### Data for processing
◆ ◆ ◆ ◆ ◆ ◆ ◆

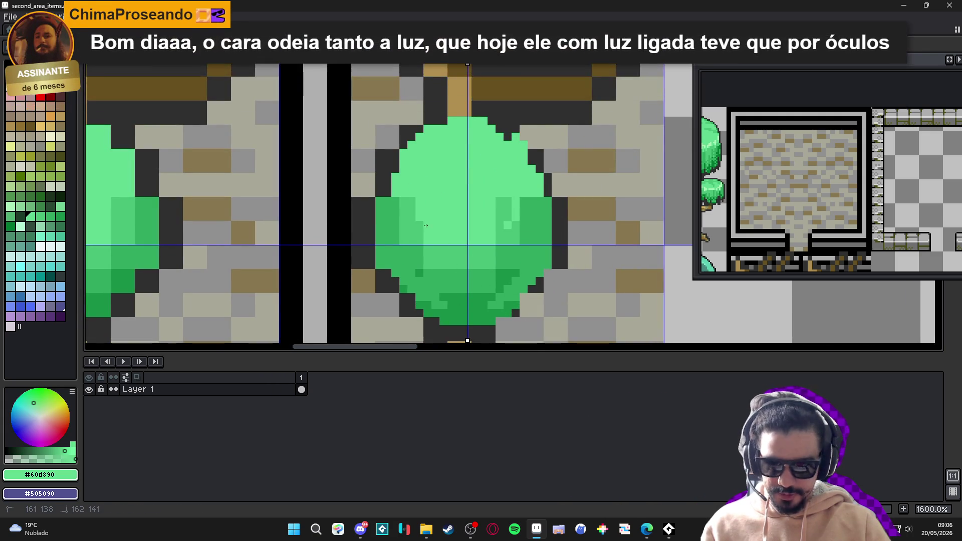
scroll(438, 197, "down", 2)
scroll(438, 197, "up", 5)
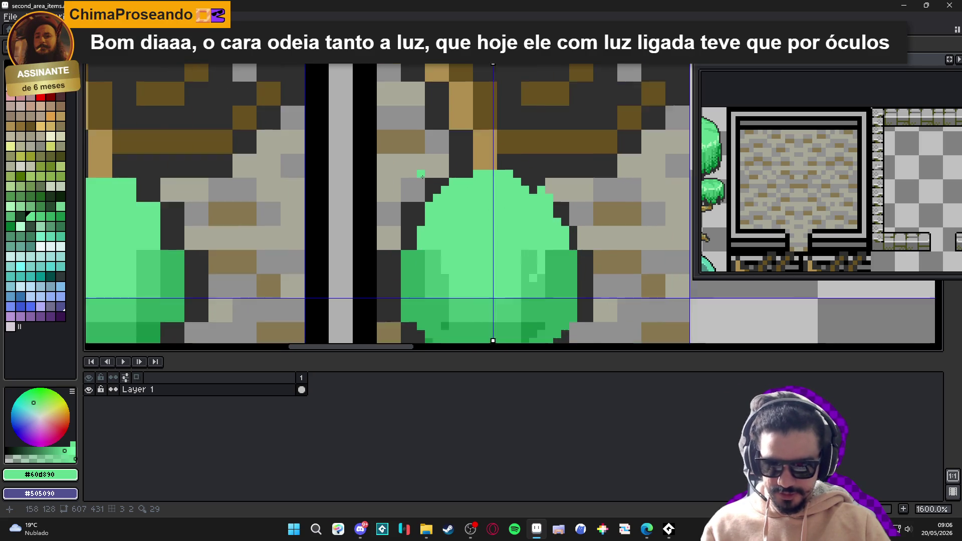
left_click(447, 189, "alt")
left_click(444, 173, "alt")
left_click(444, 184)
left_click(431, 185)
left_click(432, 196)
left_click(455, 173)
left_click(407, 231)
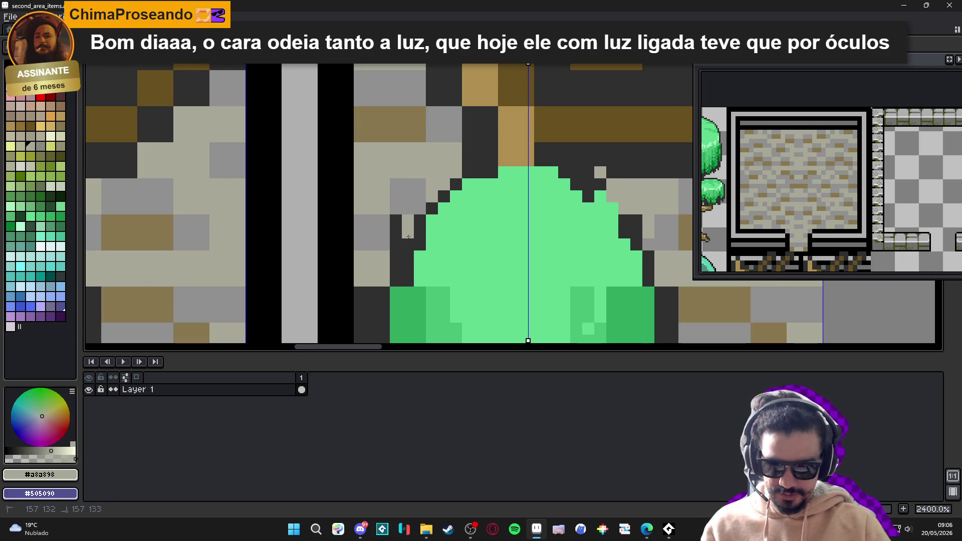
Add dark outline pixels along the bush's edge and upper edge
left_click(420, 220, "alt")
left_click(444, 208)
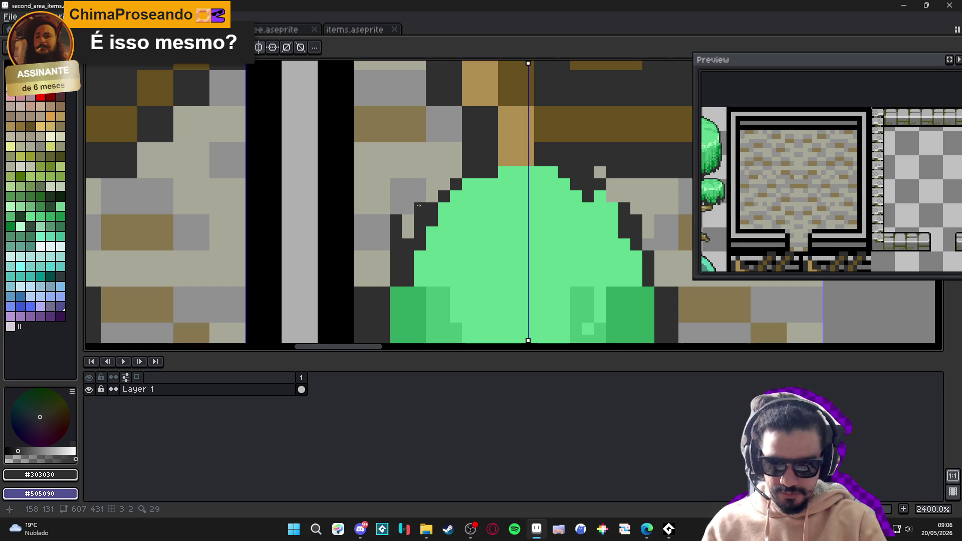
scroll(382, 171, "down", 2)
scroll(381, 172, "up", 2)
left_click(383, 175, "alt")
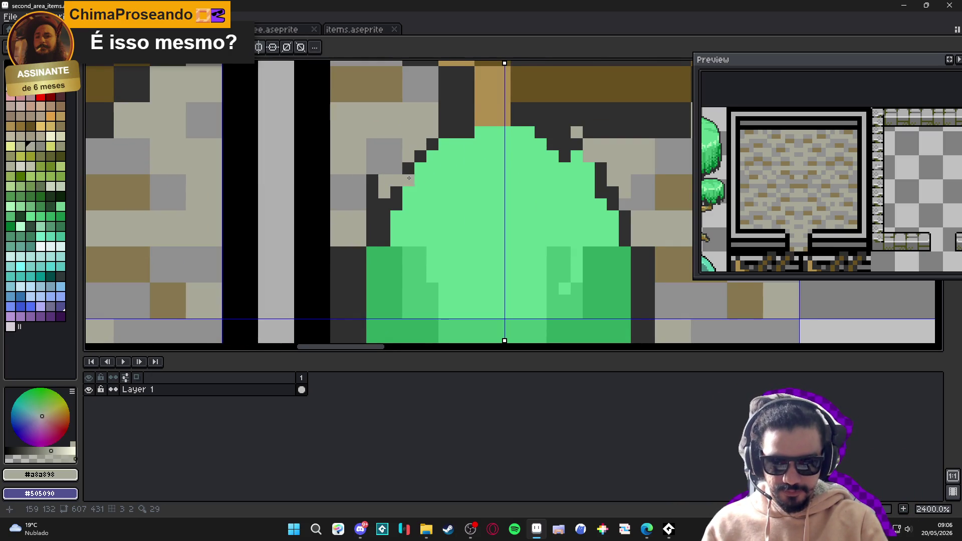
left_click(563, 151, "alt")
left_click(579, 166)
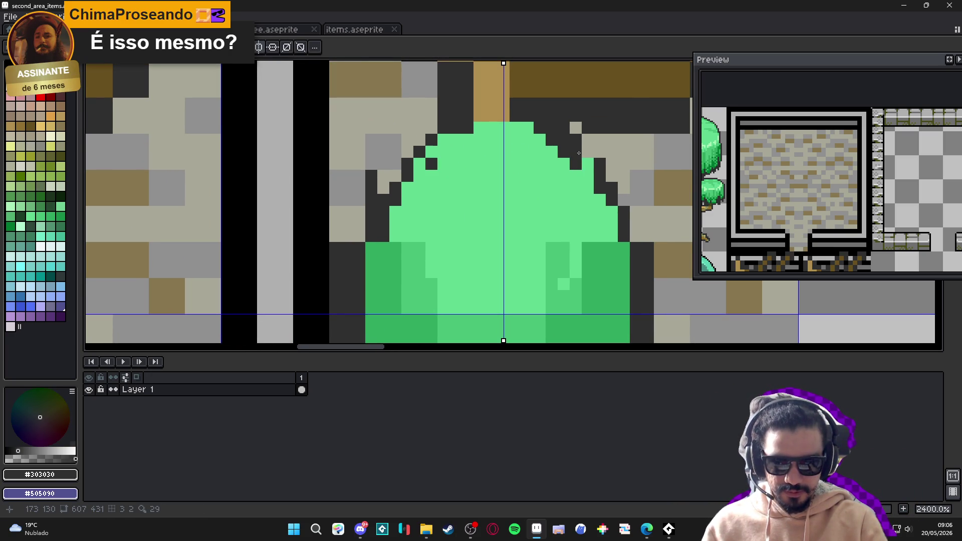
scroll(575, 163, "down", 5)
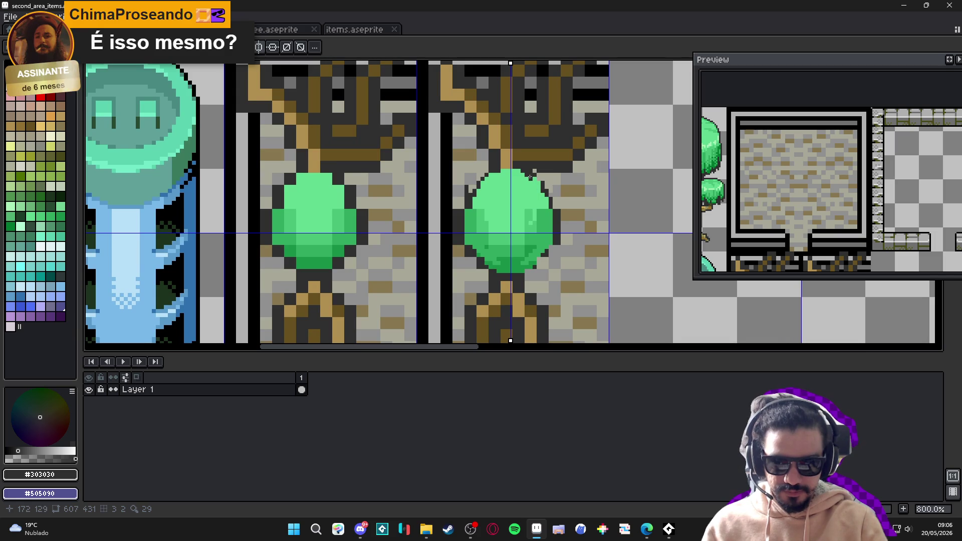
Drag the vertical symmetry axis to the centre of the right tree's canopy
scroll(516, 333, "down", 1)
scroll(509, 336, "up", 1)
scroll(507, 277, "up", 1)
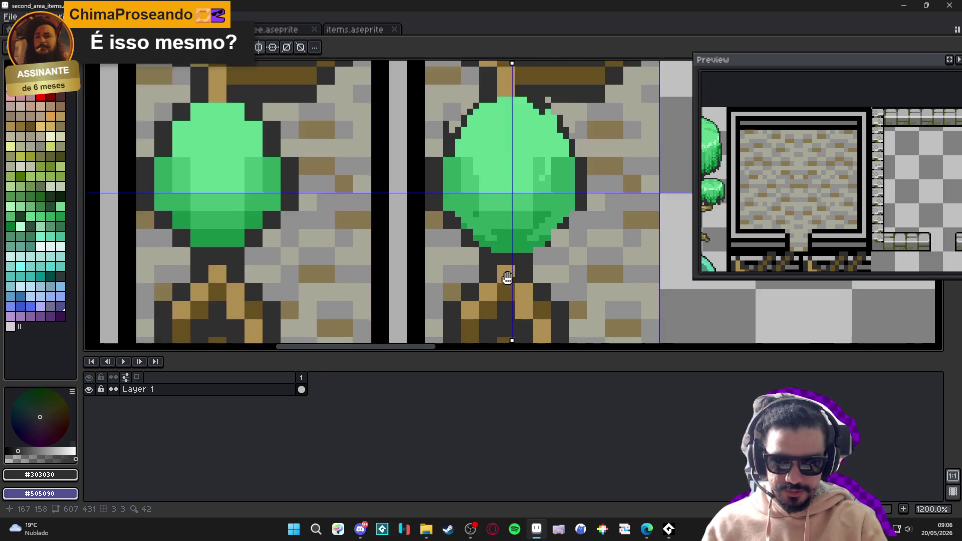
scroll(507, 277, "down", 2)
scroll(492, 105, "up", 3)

◆ ◆ ◆ ◆ ◆ ◆ ◆

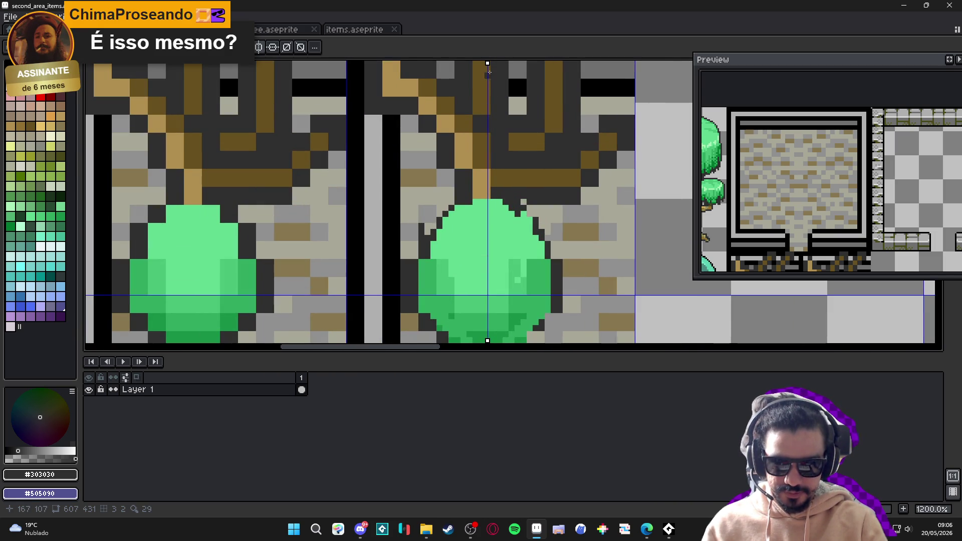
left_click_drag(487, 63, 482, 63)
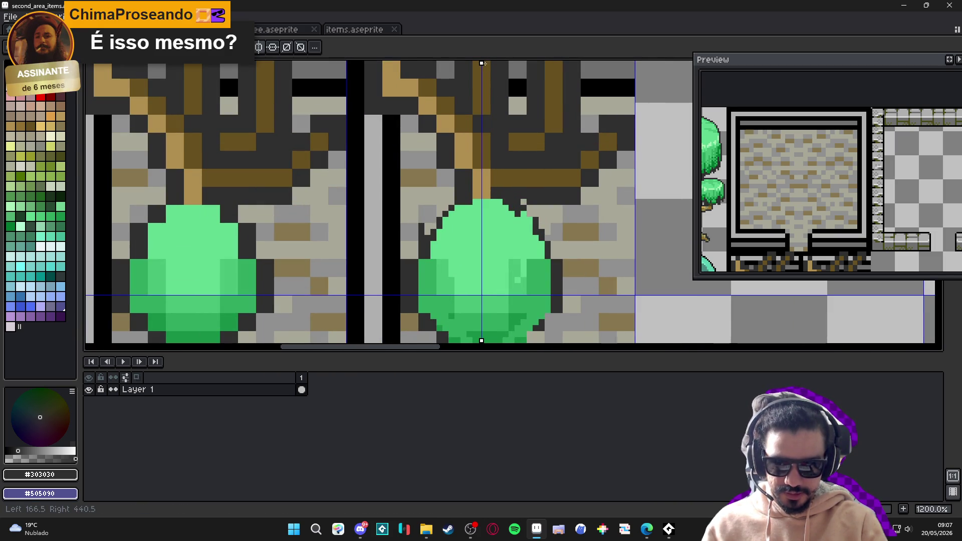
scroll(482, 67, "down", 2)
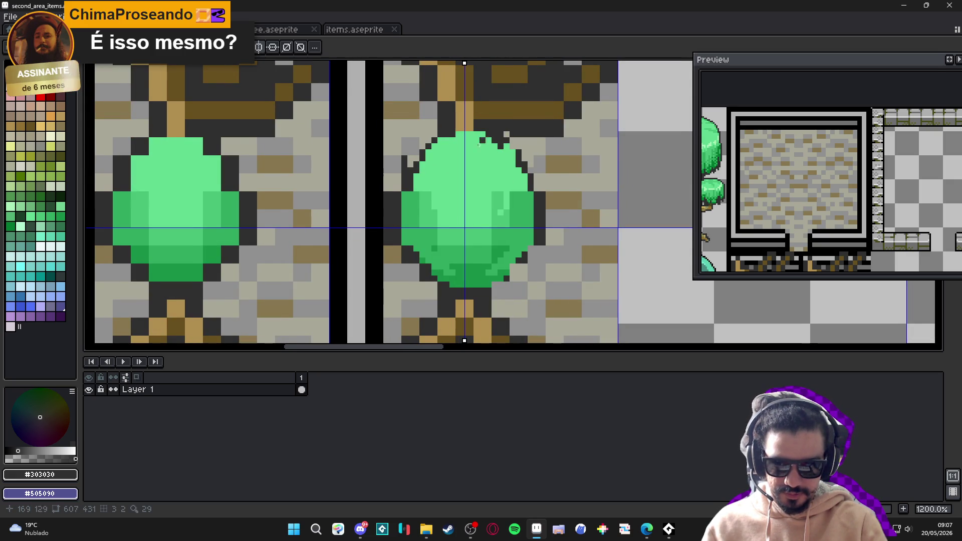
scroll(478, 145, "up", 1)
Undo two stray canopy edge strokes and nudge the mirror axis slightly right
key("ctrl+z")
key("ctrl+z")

◆ ◆ ◆ ◆ ◆ ◆ ◆

### Work required
Among the lines of the records above, count those holding the string "scroll", and report only the number.

### Output of the exercise
12